* _Recorded information_
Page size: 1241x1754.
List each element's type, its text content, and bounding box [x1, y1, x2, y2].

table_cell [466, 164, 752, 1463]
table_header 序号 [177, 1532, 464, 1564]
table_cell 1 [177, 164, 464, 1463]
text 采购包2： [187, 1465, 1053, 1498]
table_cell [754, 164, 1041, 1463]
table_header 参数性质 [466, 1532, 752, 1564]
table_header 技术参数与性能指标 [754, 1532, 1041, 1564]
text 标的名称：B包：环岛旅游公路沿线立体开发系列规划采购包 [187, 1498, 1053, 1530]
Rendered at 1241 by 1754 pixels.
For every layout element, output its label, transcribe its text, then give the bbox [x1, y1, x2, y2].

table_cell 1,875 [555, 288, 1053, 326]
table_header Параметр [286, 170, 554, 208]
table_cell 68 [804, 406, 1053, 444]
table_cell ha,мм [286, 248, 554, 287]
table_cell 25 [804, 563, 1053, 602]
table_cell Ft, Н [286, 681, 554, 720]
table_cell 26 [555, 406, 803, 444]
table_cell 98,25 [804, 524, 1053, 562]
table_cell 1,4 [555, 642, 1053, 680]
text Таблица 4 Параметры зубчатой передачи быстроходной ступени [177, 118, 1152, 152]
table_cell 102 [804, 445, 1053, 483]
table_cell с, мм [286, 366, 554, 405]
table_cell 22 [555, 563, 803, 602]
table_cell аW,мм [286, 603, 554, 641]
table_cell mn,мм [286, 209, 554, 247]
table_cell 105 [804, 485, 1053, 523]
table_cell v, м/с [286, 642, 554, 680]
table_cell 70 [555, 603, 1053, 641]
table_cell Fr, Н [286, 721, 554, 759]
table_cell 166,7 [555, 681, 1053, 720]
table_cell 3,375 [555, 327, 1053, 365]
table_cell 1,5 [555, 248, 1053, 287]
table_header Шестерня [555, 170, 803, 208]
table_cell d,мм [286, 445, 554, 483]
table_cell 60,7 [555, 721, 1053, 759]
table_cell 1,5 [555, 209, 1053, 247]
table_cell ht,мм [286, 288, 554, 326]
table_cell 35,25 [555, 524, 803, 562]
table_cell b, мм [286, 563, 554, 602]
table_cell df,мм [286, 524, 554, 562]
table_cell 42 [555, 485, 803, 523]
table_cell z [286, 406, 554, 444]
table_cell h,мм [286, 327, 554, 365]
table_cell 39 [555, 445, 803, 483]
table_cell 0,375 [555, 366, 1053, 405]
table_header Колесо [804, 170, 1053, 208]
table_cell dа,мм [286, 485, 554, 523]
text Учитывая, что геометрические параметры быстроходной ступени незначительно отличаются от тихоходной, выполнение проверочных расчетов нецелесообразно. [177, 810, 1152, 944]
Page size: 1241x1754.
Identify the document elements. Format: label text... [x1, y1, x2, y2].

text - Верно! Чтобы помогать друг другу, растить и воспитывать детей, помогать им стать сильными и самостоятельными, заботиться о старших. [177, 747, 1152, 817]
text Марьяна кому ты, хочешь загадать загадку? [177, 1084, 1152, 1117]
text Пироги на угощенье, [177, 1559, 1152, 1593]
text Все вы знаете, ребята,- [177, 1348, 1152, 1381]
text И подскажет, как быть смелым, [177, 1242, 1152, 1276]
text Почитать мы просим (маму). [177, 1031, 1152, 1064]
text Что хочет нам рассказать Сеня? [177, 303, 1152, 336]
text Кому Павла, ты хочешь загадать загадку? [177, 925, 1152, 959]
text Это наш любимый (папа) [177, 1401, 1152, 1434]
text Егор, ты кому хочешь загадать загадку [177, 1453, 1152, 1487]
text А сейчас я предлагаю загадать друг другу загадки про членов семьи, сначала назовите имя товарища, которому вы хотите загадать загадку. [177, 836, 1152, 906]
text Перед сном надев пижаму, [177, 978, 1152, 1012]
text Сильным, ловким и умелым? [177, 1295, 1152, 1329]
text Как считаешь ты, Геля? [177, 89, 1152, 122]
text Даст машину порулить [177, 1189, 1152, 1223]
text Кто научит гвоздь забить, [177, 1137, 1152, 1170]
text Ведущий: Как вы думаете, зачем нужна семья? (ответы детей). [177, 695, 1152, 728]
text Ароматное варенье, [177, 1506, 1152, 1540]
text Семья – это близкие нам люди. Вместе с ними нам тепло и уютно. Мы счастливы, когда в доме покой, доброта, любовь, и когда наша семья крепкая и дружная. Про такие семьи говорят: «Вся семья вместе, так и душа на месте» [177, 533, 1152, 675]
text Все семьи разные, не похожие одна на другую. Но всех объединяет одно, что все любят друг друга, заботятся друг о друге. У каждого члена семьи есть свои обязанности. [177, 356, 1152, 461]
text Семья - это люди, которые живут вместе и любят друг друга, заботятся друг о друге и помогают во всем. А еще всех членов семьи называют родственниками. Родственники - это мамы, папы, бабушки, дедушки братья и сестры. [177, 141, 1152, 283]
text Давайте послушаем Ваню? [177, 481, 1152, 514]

* _What to work on_
For the listing above, state the number of lines that contain the word "друга" and nothing more.

* _Answer to the problem_
2